Instance of ExperimentRun.

Return type:

ExperimentRun

Examples

>>> run_json = ...
>>> ExperimentRun.from_json(run_json)
ExperimentRun
delete() None[source]

Deletes specific experiment run. Afterward, operations on deleted instance will result in HTTP exception.

Returns:

None.

Raises:

ApiException – In case of a failed HTTP request.

Examples

>>> self.delete()
>>> self._deleted
True
download_file(filepath: str, to_dir: str) None[source]

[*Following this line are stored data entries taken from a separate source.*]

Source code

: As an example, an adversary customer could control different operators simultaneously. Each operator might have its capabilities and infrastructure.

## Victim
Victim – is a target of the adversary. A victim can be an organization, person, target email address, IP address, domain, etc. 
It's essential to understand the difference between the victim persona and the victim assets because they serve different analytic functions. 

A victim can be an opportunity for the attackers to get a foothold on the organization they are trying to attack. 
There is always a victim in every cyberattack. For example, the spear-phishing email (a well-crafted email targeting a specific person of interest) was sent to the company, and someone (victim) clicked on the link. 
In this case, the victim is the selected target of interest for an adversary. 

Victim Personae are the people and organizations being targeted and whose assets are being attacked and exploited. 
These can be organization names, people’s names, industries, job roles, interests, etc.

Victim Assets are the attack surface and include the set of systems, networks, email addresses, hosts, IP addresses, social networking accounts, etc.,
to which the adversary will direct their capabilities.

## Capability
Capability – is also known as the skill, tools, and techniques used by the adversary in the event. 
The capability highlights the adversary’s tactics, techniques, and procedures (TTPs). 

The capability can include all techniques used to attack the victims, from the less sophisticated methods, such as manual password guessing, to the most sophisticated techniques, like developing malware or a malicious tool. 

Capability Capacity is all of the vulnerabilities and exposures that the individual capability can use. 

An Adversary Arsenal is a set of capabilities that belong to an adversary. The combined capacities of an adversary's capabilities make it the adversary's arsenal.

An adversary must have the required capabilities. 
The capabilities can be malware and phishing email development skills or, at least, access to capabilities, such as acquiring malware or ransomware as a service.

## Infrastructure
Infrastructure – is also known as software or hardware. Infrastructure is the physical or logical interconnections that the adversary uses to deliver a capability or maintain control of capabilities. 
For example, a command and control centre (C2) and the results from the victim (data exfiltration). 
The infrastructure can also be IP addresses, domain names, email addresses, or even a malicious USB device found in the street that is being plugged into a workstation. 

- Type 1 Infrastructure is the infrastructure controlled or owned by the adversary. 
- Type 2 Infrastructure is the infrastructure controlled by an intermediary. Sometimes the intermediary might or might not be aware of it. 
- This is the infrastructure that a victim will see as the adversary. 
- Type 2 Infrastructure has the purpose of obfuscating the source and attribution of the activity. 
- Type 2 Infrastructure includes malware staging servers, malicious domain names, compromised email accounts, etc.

Downloads a specific file contained in outputs for the run.

Note

Based on the compute backend, it is quite possible that files from the experiment run will be stored under a directory named “output”. Therefore, if the download is failing, it is advised to try to prefix the desired path with “output”, e.g.: “output/path/to/remote.txt”

Parameters:
  • filepath (str) – File to be downloaded.

  • to_dir (Path) – Path to the local directory where the run file will be downloaded.

Returns:

None.

Raises:

ApiException: In case of a failed HTTP request.

Examples:
>>> self.download_file("output/path/to/remote.txt", "path/to/local/dir/")
None # a Specified file will be downloaded from the remote computing resource where the run is being executed.

logs() str[source]

Fetches the logs of the experiment run.

Returns:

Logs of experiment run.

Return type:

str

Raises:

ApiException – In case of a failed HTTP request.

Examples

>>> self.logs()
str # string dump of logs produced by the experiment run.
stop() None[source]

Stop the experiment run if it is currently executing.

Returns:

None.

Raises:

ApiException – In case of a failed HTTP request.

Examples

>>> self.stop()
>>> self.state
FINISHED
model_config: ClassVar[ConfigDict] = {'populate_by_name': True, 'protected_namespaces': (), 'validate_assignment': True, 'validate_by_alias': True, 'validate_by_name': True}

Configuration for the model, should be a dictionary conforming to [ConfigDict][pydantic.config.ConfigDict].